Supplied passage →
++++++++

My daughter loves Christmas, though she is a professed atheist. She likes the glitter and the smells and the cookies most of all. She likes the tree (which is decorated exclusively with secular type ornaments, including a rather raunchy santa for the top, with a sheep in his lap), and of course, presents.

Years ago I made dozens and dozens of different kinds of cookies for Christmas and gave them away to neighbors, but that is a social convention that doesn't seem to fly out here on Puget Sound. I tried it the first year and got that odd look, you know the one: wow, how nice but now I'm obliged and I'm not sure what to do about it.

Thus I cut way back on the cookie thing. To my daughter's distress. She wants three dozen kinds of cookies and homemade truffles and caramels and cakes. This is the daughter who is very tall and wears a size three, remember. She can get away with eating this stuff, and she has no pity on her matronly, rounded mother.

And of course I'm trying to finish this novel, too. If I had three dozen cookies sitting here, I'd eat them all in my push-to-finish-the-novel anxiety.

But tomorrow I will bake some cookies. After much negotiation and debate (the United Nations has nothing on this family when it comes to baked goods) we have settled on a compromise. The girl child picked two kinds of cookies (chocolate mint fingers and meringues), the mathematician husband picked two (hazelnut shortbread and browned butter shortbread), and I stuck with my favorite recipe, for this cookie, called Neopolitans.

I have made these cookies every Christmas since 1977, and I am fond of them. They are a Maida Heatter recipe from this out of print cookbook which is, believe me, much the worse for wear.

++++++++

Material supplied →

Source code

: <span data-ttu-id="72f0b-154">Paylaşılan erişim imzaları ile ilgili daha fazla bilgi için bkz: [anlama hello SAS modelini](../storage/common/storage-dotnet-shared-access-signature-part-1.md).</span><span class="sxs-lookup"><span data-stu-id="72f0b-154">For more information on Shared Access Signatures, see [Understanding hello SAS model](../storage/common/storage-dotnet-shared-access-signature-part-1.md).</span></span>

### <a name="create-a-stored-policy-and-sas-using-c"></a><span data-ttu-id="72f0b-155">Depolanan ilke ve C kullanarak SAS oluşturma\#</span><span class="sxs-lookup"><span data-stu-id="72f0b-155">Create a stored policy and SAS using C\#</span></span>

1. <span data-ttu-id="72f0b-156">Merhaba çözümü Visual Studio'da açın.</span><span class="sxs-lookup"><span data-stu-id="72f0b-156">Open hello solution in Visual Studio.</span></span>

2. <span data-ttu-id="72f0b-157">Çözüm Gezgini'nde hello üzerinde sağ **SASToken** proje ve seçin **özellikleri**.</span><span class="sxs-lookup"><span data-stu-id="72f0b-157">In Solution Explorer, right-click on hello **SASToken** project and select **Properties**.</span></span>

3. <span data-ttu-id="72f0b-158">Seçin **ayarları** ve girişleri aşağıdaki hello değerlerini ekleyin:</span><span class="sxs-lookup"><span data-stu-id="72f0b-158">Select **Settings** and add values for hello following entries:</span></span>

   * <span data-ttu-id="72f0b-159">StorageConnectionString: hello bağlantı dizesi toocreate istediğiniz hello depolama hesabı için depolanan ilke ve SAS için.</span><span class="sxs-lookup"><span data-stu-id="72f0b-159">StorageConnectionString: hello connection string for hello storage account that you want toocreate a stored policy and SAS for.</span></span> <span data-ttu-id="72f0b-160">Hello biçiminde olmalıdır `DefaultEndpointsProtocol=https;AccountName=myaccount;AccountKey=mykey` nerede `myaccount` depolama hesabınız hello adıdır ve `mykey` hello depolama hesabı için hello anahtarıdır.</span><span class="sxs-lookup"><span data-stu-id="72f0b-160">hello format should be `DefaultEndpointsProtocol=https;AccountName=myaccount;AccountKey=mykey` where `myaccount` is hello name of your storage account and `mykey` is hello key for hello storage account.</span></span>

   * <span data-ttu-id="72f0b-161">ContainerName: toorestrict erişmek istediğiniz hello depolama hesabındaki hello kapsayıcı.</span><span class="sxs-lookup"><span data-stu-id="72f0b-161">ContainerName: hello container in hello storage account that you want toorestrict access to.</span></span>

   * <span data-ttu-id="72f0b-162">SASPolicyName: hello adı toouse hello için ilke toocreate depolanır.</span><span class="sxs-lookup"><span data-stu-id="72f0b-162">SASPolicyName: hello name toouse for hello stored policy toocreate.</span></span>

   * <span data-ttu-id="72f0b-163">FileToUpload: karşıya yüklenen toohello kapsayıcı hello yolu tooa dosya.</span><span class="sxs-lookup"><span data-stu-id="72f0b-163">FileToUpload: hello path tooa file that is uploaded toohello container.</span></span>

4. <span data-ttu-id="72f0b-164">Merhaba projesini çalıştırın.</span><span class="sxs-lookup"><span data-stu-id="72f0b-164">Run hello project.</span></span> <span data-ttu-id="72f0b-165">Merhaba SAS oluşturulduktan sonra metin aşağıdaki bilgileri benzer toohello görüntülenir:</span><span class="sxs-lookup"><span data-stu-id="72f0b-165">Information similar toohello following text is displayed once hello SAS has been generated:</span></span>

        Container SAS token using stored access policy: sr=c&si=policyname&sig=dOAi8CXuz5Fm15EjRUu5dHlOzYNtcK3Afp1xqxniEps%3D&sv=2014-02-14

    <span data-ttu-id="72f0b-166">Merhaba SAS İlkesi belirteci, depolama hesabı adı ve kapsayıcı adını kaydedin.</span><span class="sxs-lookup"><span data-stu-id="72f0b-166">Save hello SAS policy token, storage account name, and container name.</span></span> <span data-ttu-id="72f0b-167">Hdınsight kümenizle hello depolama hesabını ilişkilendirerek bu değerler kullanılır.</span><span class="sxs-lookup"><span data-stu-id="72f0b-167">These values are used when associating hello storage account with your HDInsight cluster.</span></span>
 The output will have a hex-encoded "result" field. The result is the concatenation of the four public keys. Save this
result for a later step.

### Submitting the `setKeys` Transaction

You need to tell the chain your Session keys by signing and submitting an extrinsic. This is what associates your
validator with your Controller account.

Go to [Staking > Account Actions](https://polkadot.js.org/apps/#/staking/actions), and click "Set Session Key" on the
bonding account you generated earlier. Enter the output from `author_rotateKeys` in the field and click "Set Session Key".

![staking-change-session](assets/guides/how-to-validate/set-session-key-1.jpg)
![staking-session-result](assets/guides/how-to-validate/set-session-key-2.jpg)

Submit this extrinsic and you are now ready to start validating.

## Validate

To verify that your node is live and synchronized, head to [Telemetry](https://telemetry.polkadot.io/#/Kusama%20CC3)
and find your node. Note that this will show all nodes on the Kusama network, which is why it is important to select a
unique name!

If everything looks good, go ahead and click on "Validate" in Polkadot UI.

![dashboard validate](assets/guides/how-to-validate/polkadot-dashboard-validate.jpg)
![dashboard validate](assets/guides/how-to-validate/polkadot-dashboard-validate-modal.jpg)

++++++++

Problem set →
(A) From the passage about Christmas cookies, print the part that opens with the words containing "But tomorrow I" and closes with "worse for wear.".
(B) Name every kind of cookie the family agreed to bake in the passage about Christmas cookies.
(C) According to the passage about Christmas cookies, since what year has the writer made Neopolitans every Christmas?
The material plays no part in this exercise.

Task results →
(A)
But tomorrow I will bake some cookies. After much negotiation and debate (the United Nations has nothing on this family when it comes to baked goods) we have settled on a compromise. The girl child picked two kinds of cookies (chocolate mint fingers and meringues), the mathematician husband picked two (hazelnut shortbread and browned butter shortbread), and I stuck with my favorite recipe, for this cookie, called Neopolitans.

I have made these cookies every Christmas since 1977, and I am fond of them. They are a Maida Heatter recipe from this out of print cookbook which is, believe me, much the worse for wear.

(B) Chocolate mint fingers, meringues, hazelnut shortbread, browned butter shortbread, and Neopolitans.

(C) 1977